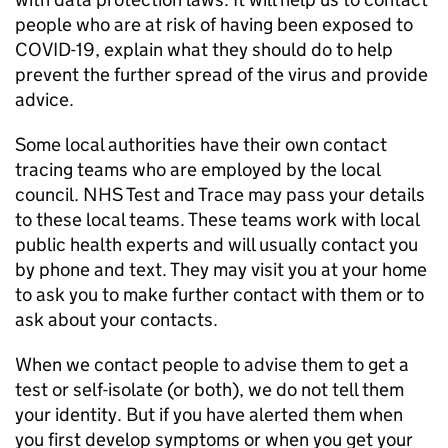
people who are at risk of having been exposed to
COVID-19, explain what they should do to help
prevent the further spread of the virus and provide
advice.
Some local authorities have their own contact
tracing teams who are employed by the local
council. NHS Test and Trace may pass your details
to these local teams. These teams work with local
public health experts and will usually contact you
by phone and text. They may visit you at your home
to ask you to make further contact with them or to
ask about your contacts.
When we contact people to advise them to get a
test or self-isolate (or both), we do not tell them
your identity. But if you have alerted them when
you first develop symptoms or when you get your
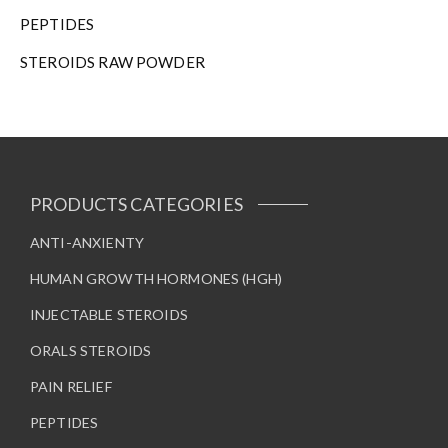
h
PEPTIDES
e
STEROIDS RAW POWDER
p
r
o
d
u
c
t
PRODUCTS CATEGORIES
p
a
ANTI-ANXIENTY
g
HUMAN GROWTH HORMONES (HGH)
e
INJECTABLE STEROIDS
ORALS STEROIDS
PAIN RELIEF
PEPTIDES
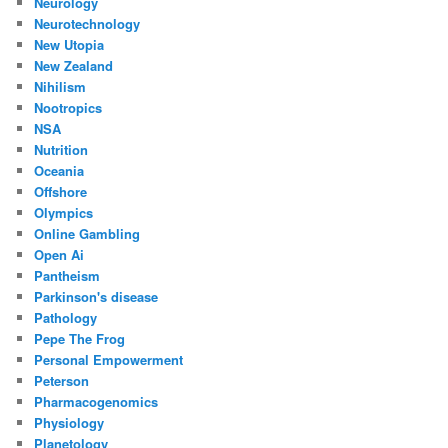
Neurology
Neurotechnology
New Utopia
New Zealand
Nihilism
Nootropics
NSA
Nutrition
Oceania
Offshore
Olympics
Online Gambling
Open Ai
Pantheism
Parkinson's disease
Pathology
Pepe The Frog
Personal Empowerment
Peterson
Pharmacogenomics
Physiology
Planetology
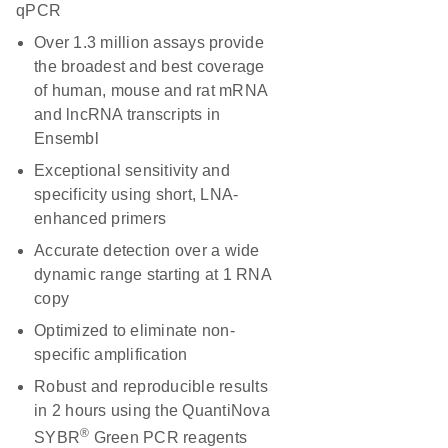
qPCR
Over 1.3 million assays provide
the broadest and best coverage
of human, mouse and rat mRNA
and lncRNA transcripts in
Ensembl
Exceptional sensitivity and
specificity using short, LNA-
enhanced primers
Accurate detection over a wide
dynamic range starting at 1 RNA
copy
Optimized to eliminate non-
specific amplification
Robust and reproducible results
in 2 hours using the QuantiNova
®
SYBR
Green PCR reagents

▶ _Required action_: For the word "them", show every line of the entries that holds it.

▶ _Finished task_:
to ask you to make further contact with them or to
When we contact people to advise them to get a
test or self-isolate (or both), we do not tell them
your identity. But if you have alerted them when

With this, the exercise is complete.